Hoy en la mañana salí temprano de casa como siempre, me puse los tenis y me fui a correr, hace algún tiempo vengo haciendo esto como una rutina que me permite salir de mi zona de comodidad y me arroja hacia la incertidumbre de la distancia y el tiempo, tal vez lo correcto sería hablar de la relatividad de la distancia y el tiempo, claro es para mí, ya que son relativos a quien corre cierta distancia en cierta cantidad de tiempo, pero se vuelven aún más relativo cuando te das cuenta hasta donde llegaste o que tan lejos fuiste y todo paso tan rápidamente.
Si vivimos entonces, sujetos a la distancia que nos toma llegar de un punto a otro y al tiempo que tardamos en hacerlo, estos dos factores son de suma importancia en nuestra cotidianidad, ya que todos los días nos movemos e invertimos tiempo en nuestras experiencias, trabajo, alimento, y todas las diferentes actividades que realizamos.

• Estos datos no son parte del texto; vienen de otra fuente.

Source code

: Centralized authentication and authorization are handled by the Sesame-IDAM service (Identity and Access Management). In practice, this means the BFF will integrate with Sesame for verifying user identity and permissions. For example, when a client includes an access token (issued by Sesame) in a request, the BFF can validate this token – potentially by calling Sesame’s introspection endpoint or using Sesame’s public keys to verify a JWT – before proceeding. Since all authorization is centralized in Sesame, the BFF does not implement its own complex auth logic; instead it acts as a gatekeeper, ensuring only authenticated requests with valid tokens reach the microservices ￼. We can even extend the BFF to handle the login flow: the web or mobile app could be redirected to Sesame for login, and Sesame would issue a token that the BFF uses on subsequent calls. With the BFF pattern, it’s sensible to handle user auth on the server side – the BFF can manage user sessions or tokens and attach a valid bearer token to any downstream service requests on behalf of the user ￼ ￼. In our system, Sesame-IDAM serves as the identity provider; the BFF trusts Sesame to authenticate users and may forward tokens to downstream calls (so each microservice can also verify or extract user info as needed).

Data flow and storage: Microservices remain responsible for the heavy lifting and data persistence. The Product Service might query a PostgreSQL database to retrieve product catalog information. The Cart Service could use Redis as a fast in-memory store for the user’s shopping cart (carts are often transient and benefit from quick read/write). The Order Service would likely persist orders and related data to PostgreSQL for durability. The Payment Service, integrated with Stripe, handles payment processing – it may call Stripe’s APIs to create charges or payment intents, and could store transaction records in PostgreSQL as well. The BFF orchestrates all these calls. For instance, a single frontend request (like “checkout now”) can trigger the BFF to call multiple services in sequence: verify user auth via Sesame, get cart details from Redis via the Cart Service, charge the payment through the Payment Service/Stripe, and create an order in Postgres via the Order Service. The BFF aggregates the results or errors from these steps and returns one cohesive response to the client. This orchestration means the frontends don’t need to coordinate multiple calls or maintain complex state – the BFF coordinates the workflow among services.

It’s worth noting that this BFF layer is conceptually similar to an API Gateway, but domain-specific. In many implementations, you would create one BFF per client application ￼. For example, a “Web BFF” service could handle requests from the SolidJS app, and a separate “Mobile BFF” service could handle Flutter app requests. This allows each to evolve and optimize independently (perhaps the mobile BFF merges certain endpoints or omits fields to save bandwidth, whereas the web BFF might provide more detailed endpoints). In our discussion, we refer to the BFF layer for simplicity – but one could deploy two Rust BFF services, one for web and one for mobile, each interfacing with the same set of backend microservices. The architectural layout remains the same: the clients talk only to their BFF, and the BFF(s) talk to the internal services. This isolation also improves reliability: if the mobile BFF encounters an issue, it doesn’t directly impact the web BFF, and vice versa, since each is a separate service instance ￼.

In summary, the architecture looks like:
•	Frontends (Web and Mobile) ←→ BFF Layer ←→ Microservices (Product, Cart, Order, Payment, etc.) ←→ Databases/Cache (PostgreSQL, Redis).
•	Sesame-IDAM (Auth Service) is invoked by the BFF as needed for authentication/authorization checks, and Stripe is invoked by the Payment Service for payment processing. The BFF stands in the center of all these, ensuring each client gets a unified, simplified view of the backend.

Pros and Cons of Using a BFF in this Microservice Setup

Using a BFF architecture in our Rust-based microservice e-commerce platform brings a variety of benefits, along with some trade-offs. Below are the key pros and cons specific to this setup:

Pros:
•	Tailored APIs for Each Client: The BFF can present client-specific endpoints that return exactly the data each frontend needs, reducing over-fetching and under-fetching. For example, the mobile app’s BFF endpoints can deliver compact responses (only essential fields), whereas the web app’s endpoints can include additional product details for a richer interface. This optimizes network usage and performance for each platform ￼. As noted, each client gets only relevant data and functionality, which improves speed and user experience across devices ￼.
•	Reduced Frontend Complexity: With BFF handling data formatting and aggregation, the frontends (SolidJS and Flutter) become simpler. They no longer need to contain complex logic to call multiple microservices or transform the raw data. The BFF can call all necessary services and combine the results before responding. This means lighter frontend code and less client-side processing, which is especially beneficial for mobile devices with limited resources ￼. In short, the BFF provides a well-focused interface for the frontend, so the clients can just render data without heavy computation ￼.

Conforme la vida pasa, pareciera que la inmediatez en la que nos hemos sumergido gracias al world wide web y la prontitud con la que encontramos respuestas en el Google, nos ha hecho presas -sin darnos cuenta- de la prisa y la urgencia por hacer más en menos tiempo, a la trepidante carrera por lograr obtener todo bien material y no material en un santiamén en detrimento del disfrute y el goce que podemos brindar a nuestros sentidos y a nuestra mente con un ritmo de vida menos acelerado, no me entiendan mal, no me refiero a vivir en cámara lenta, sino más bien a disfrutar cada cosa a un ritmo menos acelerado, a desconectarnos de vez en vez, de no estar revisando nuestro smartphone cada segundo viendo que aparece primero si el amor o el wifi, dando likes a diestra y siniestra lamentando nuestra pobre vida detrás del computador o del teléfono móvil encerrados en una oficina o el vehículo en el tránsito del final del día, dejar atrás los fines de semana en el centro comercial de window shopping y salir a vivir la vida, a darnos una dosis de naturaleza, de libertad y de vida salvaje!
Slow down.
Turn off the damn phone.
Climb a hill and howl the moon.
Alastari Humphreys
Se trata de volver a nuestro origen, a nuestra propia naturaleza y a conectarnos también con la naturaleza no humana, a devolvernos a nosotros mismos el placer del viento y el cambio de temperatura en nuestra piel, del olor a tierra húmeda, al bosque, a los cielos despejados o a la intromisión del sol a través de las nubes, a la lluvia sobre el rostro, abrazar un árbol, tumbarse en la hojarasca del otoño, al sonido de las aves y cuantos animales podemos encontrar afuera! Sí, se trata de asumir con responsabilidad nuestra relación con el entorno, somos parte esencial de este mundo, salir y reencontrarnos con la naturaleza y vivir de forma extraordinaria.
Se trata de reinventar nuestros modelos y cambiar paradigmas.
Mañana, como cualquier otro día me pondré los tennis y saldré a ver que hay allá afuera, tal vez con menos incertidumbre y más entusiasmo de saber que cada instante que sucede mis sentidos se alimentan y me reconectan.